Dans une prestation de formation, de bilan de compétences, de VAE ou d’apprentissage, tout ne se déroule pas toujours comme prévu. Une difficulté d’accès à une plateforme, une incompréhension sur l’organisation d’une session, une interruption de parcours ou une demande restée sans réponse peuvent révéler un écart entre la prestation attendue et celle vécue.
Le Référentiel national qualité (RNQ) ne considère pas ces situations comme marginales. À travers l’indicateur 31, il demande au prestataire de mettre en œuvre des modalités de traitement des difficultés rencontrées par les parties prenantes, des réclamations qu’elles expriment et des aléas survenus en cours de prestation. L’enjeu n’est donc pas l’absence d’incident, mais la manière dont l’organisme est en mesure de le recevoir, de l’examiner et d’y répondre.
L’indicateur 31 : une exigence commune du critère 7
L’indicateur 31 appartient au critère 7 de Qualiopi, consacré au recueil et à la prise en compte des appréciations et des réclamations formulées par les parties prenantes.
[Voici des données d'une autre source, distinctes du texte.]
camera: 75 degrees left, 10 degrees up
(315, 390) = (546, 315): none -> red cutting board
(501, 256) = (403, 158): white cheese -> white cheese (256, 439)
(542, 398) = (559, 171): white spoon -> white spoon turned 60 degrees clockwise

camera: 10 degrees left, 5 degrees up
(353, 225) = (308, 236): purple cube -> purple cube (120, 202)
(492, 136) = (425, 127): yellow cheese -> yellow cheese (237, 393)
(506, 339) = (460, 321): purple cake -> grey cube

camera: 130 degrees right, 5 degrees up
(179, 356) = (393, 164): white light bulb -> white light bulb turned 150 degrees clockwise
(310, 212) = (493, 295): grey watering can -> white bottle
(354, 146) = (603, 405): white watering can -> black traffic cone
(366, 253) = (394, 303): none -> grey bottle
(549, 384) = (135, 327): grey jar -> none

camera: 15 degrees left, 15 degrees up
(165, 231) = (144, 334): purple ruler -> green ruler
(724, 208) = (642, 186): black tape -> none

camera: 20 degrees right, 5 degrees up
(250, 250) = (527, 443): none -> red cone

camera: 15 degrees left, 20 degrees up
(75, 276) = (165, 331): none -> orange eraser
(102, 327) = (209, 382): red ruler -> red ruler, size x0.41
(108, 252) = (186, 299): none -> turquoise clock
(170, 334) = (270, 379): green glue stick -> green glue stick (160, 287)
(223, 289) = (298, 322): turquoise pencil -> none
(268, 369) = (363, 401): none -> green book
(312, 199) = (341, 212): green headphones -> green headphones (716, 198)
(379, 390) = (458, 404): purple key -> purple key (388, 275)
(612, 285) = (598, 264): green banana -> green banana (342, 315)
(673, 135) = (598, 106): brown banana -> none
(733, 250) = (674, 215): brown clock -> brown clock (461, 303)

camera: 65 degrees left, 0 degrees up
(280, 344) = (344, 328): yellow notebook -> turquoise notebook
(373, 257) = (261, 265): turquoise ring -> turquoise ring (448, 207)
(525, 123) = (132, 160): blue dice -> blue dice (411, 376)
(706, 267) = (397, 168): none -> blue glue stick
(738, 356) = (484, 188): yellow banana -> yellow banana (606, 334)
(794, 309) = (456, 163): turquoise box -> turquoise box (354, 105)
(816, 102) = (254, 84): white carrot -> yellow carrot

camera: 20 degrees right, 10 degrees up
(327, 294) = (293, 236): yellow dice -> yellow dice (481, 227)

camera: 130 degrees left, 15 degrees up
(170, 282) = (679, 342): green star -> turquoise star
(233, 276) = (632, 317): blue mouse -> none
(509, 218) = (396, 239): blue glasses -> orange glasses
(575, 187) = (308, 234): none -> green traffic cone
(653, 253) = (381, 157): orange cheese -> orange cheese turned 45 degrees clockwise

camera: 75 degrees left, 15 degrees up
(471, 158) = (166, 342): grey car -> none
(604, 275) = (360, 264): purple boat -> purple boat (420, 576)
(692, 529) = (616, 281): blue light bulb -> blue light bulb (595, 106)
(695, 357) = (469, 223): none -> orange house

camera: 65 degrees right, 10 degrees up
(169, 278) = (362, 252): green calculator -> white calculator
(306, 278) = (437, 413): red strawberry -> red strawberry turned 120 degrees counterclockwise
Il s’applique aux quatre catégories d’actions concourant au développement des compétences : actions de formation, bilans de compétences, validation des acquis de l’expérience et apprentissage.
Sa portée est large. Les parties prenantes ne se limitent pas aux bénéficiaires : elles peuvent inclure, selon la prestation, les entreprises, les financeurs ou les équipes pédagogiques. Le référentiel distingue également trois notions : la difficulté, qui gêne la réalisation de la prestation ; l’aléa, événement imprévisible perturbant son déroulement ; et la réclamation, demande formalisée visant à faire reconnaître un droit ou obtenir ce qui est estimé dû.
L’indicateur ne porte donc pas uniquement sur les plaintes écrites. Il couvre la capacité du prestataire à traiter les situations susceptibles d’altérer la qualité ou la continuité d’un parcours.
Ce qui est observé lors de l’audit Qualiopi
Le niveau attendu par le guide de lecture du RNQ est formulé simplement : le prestataire doit démontrer la mise en place de modalités de traitement des aléas, des difficultés et des réclamations. L’audit ne consiste donc pas seulement à vérifier qu’un document intitulé « procédure de réclamation » existe. Il s’intéresse à la réalité du traitement lorsqu’une situation se présente.
Le guide cite comme éléments de preuve la description et la mise en œuvre des modalités prévues, l’accusé de réception d’une réclamation, les réponses apportées aux réclamants, l’analyse des réclamations formulées par les stagiaires, les dispositifs de médiation, le traitement d’un imprévu ou un tableau de suivi des réclamations.
Ces exemples traduisent une logique de traçabilité. Une difficulté signalée oralement puis réglée de manière informelle peut avoir été réellement traitée, mais reste difficile à apprécier en audit si aucune trace ne permet de comprendre la situation, la réponse donnée et son issue. À l’inverse, un registre vide ne suffit pas, à lui seul, à démontrer que les parties prenantes disposent d’un cadre de traitement accessible et opérationnel.
Réclamation, appréciation et amélioration : trois dimensions liées
Le traitement des réclamations ne constitue pas un bloc isolé. Il s’inscrit entre l’indicateur 30, relatif au recueil des appréciations des parties prenantes, et l’indicateur 32, consacré aux mesures d’amélioration issues de l’analyse des appréciations et des réclamations.
Cette articulation est importante. Une réclamation peut porter sur un problème ponctuel, comme une erreur de convocation ou une difficulté technique. Mais lorsqu’un même motif revient ou révèle une faiblesse d’organisation, il devient aussi une information sur la qualité du processus. Le référentiel relie ainsi le traitement des situations exprimées à l’analyse du fonctionnement de la prestation.
L’indicateur 31 concerne donc à la fois la relation avec les parties prenantes et la capacité de l’organisme à tirer des enseignements de son activité.
Un indicateur qui révèle la maturité du processus qualité
L’indicateur 31 rappelle une idée fondamentale de Qualiopi : la qualité ne se mesure pas uniquement lorsque tout se déroule conformément au programme. Elle se manifeste aussi dans la manière dont un organisme réagit lorsqu’une difficulté apparaît.
Recevoir une réclamation, l’identifier clairement, en assurer le traitement et conserver la trace de la réponse apportée rend visible une organisation capable de gérer les écarts et les imprévus. Lors de l’audit, cette capacité contribue à apprécier la cohérence entre les engagements annoncés, les prestations réalisées et l’attention portée aux parties prenantes.
Le traitement des réclamations n’est donc pas périphérique. Il constitue l’un des points par lesquels le RNQ examine la réalité d’une démarche qualité suivie, documentée et inscrite dans la durée.